There are a lot of smoothie joints out there promoting high protein smoothies. People who lift weights are always looking for easy ways to pack in protein immediately following their work out. Unfortunately, most of these smoothies are more like shakes, chalked full of sugar, carbs (more sugar) and salt. Its true, you need those three elements after a hard work out to replenish the much-needed nutrients needed to sustain and grow muscle. But once again, these “corporate” smoothies have way more than a person needs. Go figure.
This recipe gives you the power to dictate whats going into your body. Plus, you can make about 4 times the amount making it on your own, than buying an over priced, over sugar’d waste of your time.

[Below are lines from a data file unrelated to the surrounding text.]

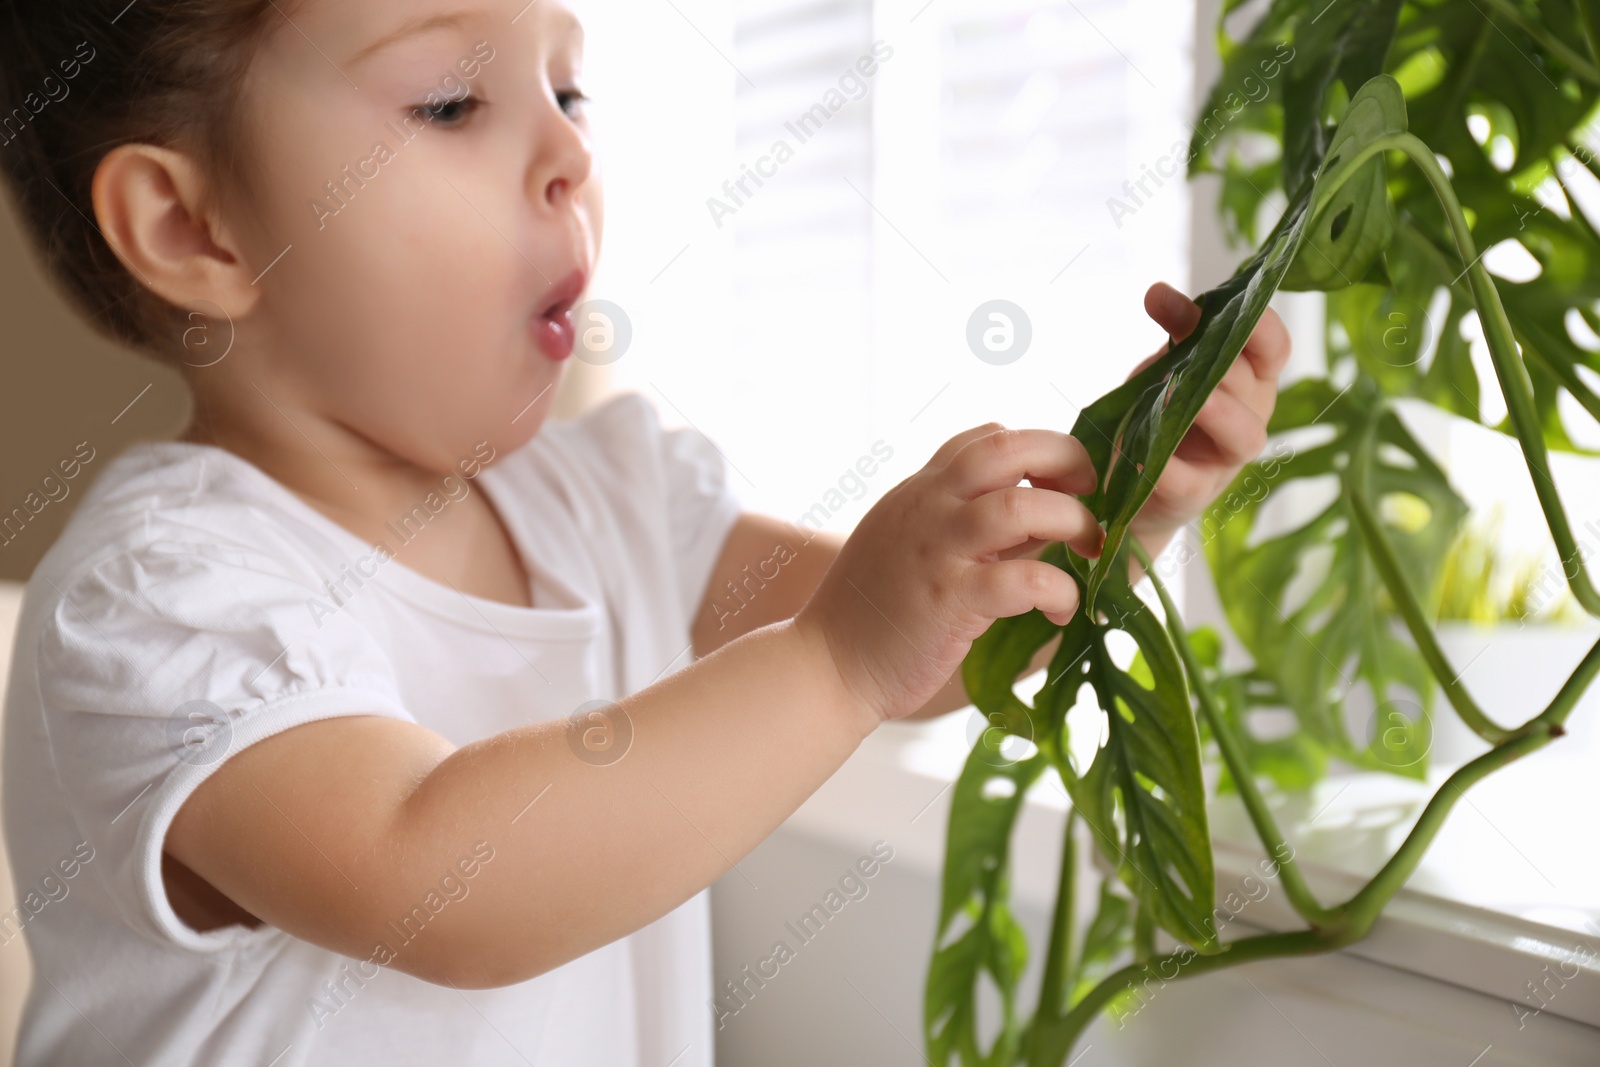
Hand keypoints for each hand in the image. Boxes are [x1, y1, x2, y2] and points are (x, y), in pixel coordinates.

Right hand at [796, 425, 1105, 725]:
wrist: (826, 663)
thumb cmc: (873, 610)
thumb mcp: (910, 543)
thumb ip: (960, 522)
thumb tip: (1034, 516)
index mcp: (922, 490)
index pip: (987, 437)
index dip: (1038, 450)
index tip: (1061, 486)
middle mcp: (930, 506)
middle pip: (1011, 448)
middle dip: (1068, 461)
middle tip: (1091, 497)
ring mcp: (940, 550)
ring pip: (1024, 507)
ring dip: (1073, 523)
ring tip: (1088, 550)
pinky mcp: (952, 599)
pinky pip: (1025, 580)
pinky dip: (1059, 591)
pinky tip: (1063, 609)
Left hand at [1126, 281, 1292, 548]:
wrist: (1129, 481)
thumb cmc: (1164, 413)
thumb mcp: (1169, 365)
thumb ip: (1176, 330)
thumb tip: (1159, 292)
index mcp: (1250, 379)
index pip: (1273, 347)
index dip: (1260, 323)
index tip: (1223, 302)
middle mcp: (1249, 416)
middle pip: (1250, 383)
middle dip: (1223, 360)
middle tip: (1188, 344)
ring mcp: (1225, 459)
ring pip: (1244, 435)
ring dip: (1220, 413)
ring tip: (1193, 400)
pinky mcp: (1193, 493)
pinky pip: (1189, 481)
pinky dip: (1168, 468)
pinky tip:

6-8 Medium strawberries with tops cut off
1/2 cup plain, vanilla or strawberry yogurt (if you are looking to go light, buy the light version duh!) I use Dannon.
1 tbl peanut butter
1 serving whey protein powder
Handful of ice and a 1/4 cup water
A dash of salt
Ok, you’re probably thinking the peanut butter sounds strange. I personally like the flavor but I know my wife does not. If you want to omit it, go for it. But it does act as a thickener and provides a little extra protein. And the salt brings out the flavors of the strawberries and is important to replenishing any extra sodium lost during your work out.
Basically, just throw everything into a blender and puree until mixed. Pretty simple.
The important thing to remember is have fun. Try different flavors and fruits. Just don’t get away from it being home-made. The recipe above has only
- 482 Calories
- 12.15 Fat grams
- 114 mg cholesterol
- 364 g Sodium
- 43.7g Carbs
- 32.9 g Sugars
- 5 g Fiber
- 51 g Protein
It is also extremely well-balanced. I drink this every day no more than 30 minutes after I lift weights. If you think it’s too high in calories, reduce the volume, choose light yogurt or do away with the peanut butter. It’s really up to you.